Written task
Show the lines below where "comunicação" occurs.
*** Given data ***
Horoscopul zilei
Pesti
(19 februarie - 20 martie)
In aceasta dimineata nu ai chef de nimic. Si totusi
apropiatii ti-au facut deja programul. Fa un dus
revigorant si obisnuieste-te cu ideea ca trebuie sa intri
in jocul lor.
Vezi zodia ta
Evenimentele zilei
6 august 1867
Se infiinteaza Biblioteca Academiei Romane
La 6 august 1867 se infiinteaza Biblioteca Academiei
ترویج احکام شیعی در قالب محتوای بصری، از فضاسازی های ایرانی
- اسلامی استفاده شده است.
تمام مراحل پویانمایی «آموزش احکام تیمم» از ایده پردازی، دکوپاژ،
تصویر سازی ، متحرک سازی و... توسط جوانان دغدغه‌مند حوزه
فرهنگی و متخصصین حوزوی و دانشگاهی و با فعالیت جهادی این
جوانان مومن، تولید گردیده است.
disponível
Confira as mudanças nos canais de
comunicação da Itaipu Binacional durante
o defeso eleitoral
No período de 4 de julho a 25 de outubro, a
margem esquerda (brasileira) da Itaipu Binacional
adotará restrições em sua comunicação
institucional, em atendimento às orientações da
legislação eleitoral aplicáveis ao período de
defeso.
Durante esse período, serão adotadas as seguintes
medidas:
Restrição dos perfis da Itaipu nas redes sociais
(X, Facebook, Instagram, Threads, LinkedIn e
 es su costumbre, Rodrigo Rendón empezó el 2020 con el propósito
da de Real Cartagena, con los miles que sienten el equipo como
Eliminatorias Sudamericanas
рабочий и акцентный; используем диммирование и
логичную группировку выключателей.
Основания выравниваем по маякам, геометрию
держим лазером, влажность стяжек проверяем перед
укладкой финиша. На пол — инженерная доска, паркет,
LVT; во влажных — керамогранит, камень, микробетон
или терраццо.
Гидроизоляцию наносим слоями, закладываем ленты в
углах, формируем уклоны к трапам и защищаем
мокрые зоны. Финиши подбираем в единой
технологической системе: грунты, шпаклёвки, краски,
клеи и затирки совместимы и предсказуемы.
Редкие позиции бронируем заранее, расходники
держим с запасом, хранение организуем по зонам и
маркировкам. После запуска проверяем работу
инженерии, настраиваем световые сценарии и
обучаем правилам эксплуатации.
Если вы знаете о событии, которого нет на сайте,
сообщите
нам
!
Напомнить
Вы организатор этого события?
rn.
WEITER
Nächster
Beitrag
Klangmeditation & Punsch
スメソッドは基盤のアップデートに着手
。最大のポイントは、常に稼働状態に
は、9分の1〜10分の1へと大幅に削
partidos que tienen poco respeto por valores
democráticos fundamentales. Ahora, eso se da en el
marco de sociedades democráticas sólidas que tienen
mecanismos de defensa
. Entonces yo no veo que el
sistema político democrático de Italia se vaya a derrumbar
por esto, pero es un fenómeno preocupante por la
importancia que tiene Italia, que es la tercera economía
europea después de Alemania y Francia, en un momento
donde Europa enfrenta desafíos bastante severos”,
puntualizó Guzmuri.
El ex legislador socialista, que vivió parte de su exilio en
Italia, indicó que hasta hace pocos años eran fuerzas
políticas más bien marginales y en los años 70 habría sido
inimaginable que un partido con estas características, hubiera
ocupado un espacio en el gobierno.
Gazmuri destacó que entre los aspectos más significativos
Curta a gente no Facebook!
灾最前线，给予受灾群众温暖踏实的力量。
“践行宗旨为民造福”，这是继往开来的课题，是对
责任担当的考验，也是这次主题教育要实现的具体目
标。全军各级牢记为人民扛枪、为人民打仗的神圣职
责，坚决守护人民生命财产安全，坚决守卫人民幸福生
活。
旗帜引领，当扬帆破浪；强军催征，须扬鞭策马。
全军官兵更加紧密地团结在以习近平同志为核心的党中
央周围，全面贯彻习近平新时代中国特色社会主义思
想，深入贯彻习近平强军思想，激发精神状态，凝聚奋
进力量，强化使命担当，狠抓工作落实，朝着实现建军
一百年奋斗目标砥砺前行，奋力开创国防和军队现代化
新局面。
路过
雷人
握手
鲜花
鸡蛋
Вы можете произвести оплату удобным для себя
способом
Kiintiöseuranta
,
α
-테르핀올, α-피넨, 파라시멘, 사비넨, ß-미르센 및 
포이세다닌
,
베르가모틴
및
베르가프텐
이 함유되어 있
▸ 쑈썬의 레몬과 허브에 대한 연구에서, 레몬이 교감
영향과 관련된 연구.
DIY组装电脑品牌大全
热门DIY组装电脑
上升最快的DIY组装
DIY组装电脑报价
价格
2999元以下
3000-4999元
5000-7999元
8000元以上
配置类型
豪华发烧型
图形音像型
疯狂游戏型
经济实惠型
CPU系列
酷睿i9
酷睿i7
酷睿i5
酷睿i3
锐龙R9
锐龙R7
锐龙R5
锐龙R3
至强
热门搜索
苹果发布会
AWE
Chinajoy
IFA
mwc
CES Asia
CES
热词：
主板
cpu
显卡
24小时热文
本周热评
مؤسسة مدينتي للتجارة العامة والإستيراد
*** End of Given data ***
Output of the task
comunicação da Itaipu Binacional durante
adotará restrições em sua comunicação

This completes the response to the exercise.